Sobre ter que fazer, querer fazer e fazer o que é certo fazer.

Dizem que nós, seres humanos, nos diferenciamos das demais espécies por causa de nossa racionalidade. Dizem também,que somos os únicos animais a raciocinar, os demais respondem ao instinto. Sobre isso, suspendo juízo. Será que nós também não respondemos ao instinto?

Dizem que nós, só nós humanos temos lembranças... O que dizer dos nossos animais de estimação que ficam depressivos com nossa falta? Dizem que eles sentem falta de algo, mas não sabem o que é. Também suspendo o juízo!

Já que estou no topo da escala evulotiva (?),vou tentar usar minha racionalidade pra tentar entender essas três ações que tanto me incomodam na vida...

**DADOS FORNECIDOS**:
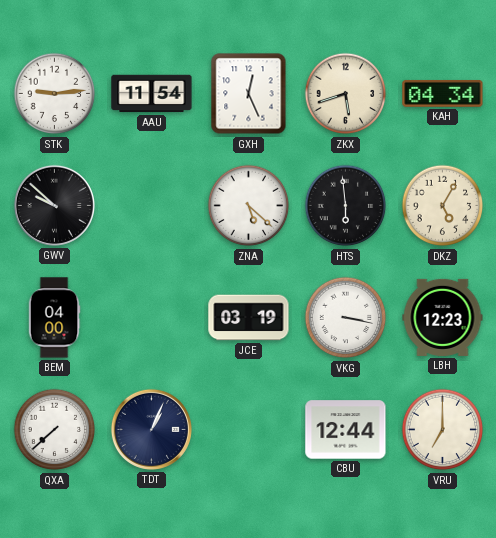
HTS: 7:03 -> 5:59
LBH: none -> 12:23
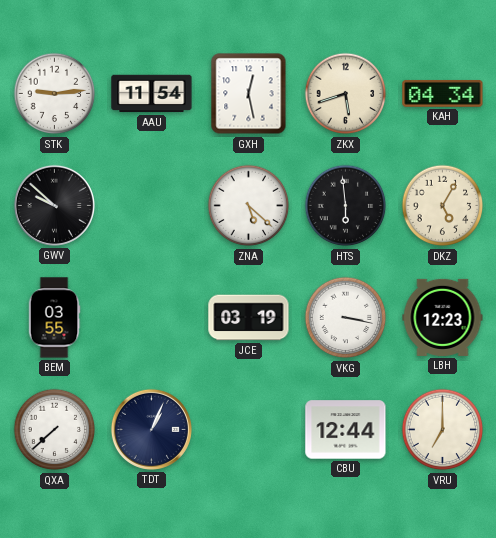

**PROBLEMA A RESOLVER**: Por favor, reproduza o trecho da fonte começando em "Dizem que nós, seres" e terminando em "incomodam na vida...", sem mudar nada.

**RESPOSTA AO PROBLEMA**:
Dizem que nós, seres humanos, nos diferenciamos das demais espécies por causa de nossa racionalidade. Dizem também,que somos os únicos animais a raciocinar, os demais respondem ao instinto. Sobre isso, suspendo juízo. Será que nós também não respondemos ao instinto?

Dizem que nós, só nós humanos temos lembranças... O que dizer dos nossos animais de estimação que ficam depressivos com nossa falta? Dizem que eles sentem falta de algo, mas não sabem o que é. Também suspendo o juízo!

Já que estou no topo da escala evulotiva (?),vou tentar usar minha racionalidade pra tentar entender essas três ações que tanto me incomodam na vida...